In the initial email, Rutgers—New Brunswick Chancellor Christopher J. Molloy and Provost Francine Conway expressed the University's concern for the rise in antisemitic violence in the U.S. and condemned acts of hate, while also briefly mentioning the “increasing violence between Israeli forces and Hamas in the Middle East.”

The email came just days after students and community members held the March for Palestine event on campus.

Rutgers Students for Justice in Palestine (SJP) shared an Instagram post yesterday, expressing their concern regarding the University’s statement and explaining why they felt it was dismissive of Palestinian voices.

“The chancellor and provost’s statement exclusively addressing antisemitism comes during a time when Israel’s occupation of Palestine is finally receiving widespread criticism, and despite mentioning the ‘deaths of children and adults and mass displacement of the citizens in the Gaza region,’ conveniently ignores the extent to which Palestinians have been brutalized by Israel’s occupation and bombing of Gaza,” SJP said.

The organization also stated that if the University is committed to inclusivity, it should be actively supporting its Palestinian population as well as its Jewish population. SJP demanded an apology from Rutgers, which the administrators sent yesterday in the form of another University-wide email following backlash from students. 

“We understand that intent and impact are two different things, and while the intent of our message was to affirm that Rutgers—New Brunswick is a place where all identities can feel validated and supported, the impact of the message fell short of that intention,” they said. “In hindsight, it is clear to us that the message failed to communicate support for our Palestinian community members.

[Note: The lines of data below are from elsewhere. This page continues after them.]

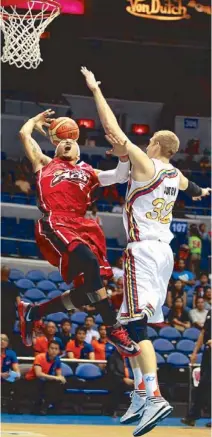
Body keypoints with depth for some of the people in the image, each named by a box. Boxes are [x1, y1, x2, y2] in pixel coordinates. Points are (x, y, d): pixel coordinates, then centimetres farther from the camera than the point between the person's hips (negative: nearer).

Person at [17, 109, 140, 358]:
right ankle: (114, 328, -26)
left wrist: (125, 153, 3)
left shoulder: (87, 172, 31)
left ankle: (32, 312, 14)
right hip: (55, 223, -5)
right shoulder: (45, 164, 25)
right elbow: (24, 133, 26)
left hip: (82, 226, 5)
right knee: (90, 262, -30)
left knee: (90, 288, -6)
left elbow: (120, 177, 19)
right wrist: (36, 119, 44)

We sincerely apologize for the hurt that this message has caused.”

While the administrators stated that the University is committed to doing better going forward, some students were disappointed with the apology and continue to voice their concerns on social media.

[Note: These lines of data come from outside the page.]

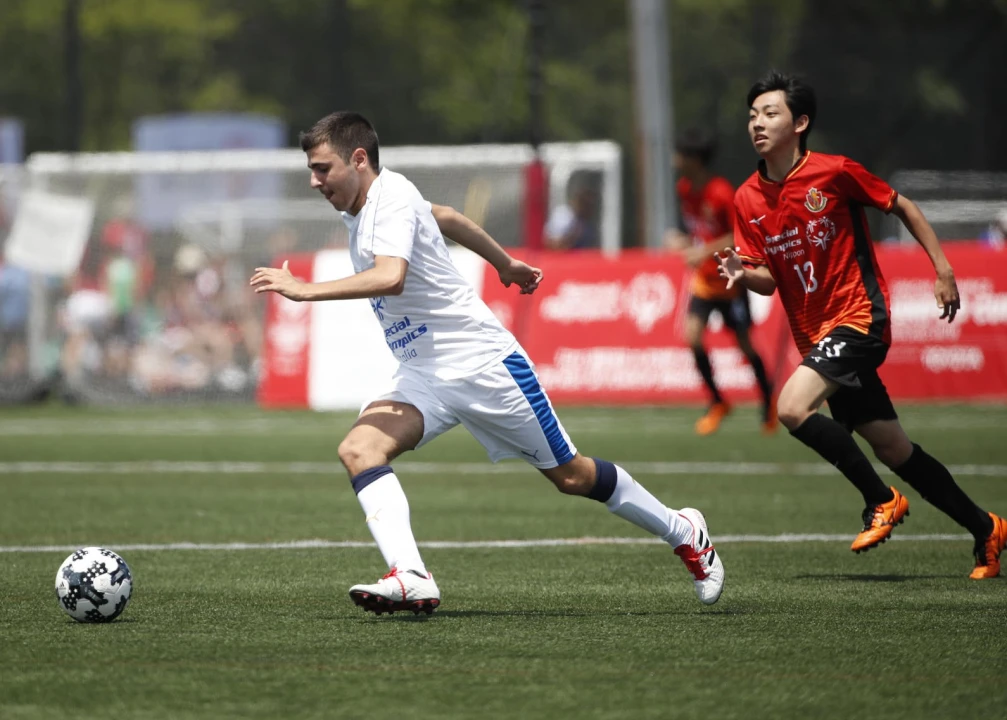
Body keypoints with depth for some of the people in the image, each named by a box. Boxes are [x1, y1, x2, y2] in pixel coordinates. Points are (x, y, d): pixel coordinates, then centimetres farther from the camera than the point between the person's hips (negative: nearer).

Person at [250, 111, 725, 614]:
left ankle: (683, 533, 27)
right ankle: (410, 578, -33)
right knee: (358, 449, -20)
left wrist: (306, 290, -41)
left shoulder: (392, 200, -20)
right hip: (422, 378, 8)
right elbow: (448, 217, 24)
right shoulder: (364, 206, 7)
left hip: (482, 362, -8)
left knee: (570, 475, 5)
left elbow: (390, 277, -39)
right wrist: (506, 264, 38)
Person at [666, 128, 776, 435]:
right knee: (692, 334, -13)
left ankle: (768, 401, 26)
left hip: (729, 280, -5)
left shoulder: (722, 193, -22)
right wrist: (684, 241, -4)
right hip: (703, 279, 5)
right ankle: (717, 403, 2)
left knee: (744, 344, 2)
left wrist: (706, 251, -28)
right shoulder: (684, 188, 0)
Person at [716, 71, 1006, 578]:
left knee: (794, 407, -26)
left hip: (858, 314, -6)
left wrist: (943, 269, -2)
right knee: (892, 449, 9)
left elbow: (902, 207, 2)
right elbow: (768, 280, 3)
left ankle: (881, 500, -10)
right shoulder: (747, 199, 3)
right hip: (815, 334, 6)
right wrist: (743, 273, -19)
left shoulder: (834, 173, -10)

SJP released another Instagram post today continuing to call out the University for their actions and reaffirming their initial demands that they expect Rutgers to fulfill regarding the situation. They said that they welcome conversation with administrators and students. The organization also stated they will only accept transparent statements and releases from the University moving forward.

Other students were upset with the University’s apology because they felt that Rutgers should not have apologized for condemning the country’s recent rise in antisemitism.

Jewish on Campus, an account created to amplify Jewish voices across universities, released an Instagram post today addressed to Rutgers administrators stating that they were disappointed and shocked at the apology. The post said calling out antisemitism should not be a political statement and supporting Jewish students should not be controversial. 

“Condemning antisemitism in the (U.S.) must never be conditional on the conflict in the Middle East, and claiming that such condemnation had a negative impact on the ‘trust’ of your student body is abhorrent,” the post said.

The organization called on Rutgers in its post to support Jewish students at this time and ensure that they feel safe on campus.

The University has no further comment on the emails at this time, said John Cramer, University spokesperson.

Editor's Note: A previous version of this article included links to the two emails sent by Molloy and Conway, which have since been removed from the University's website.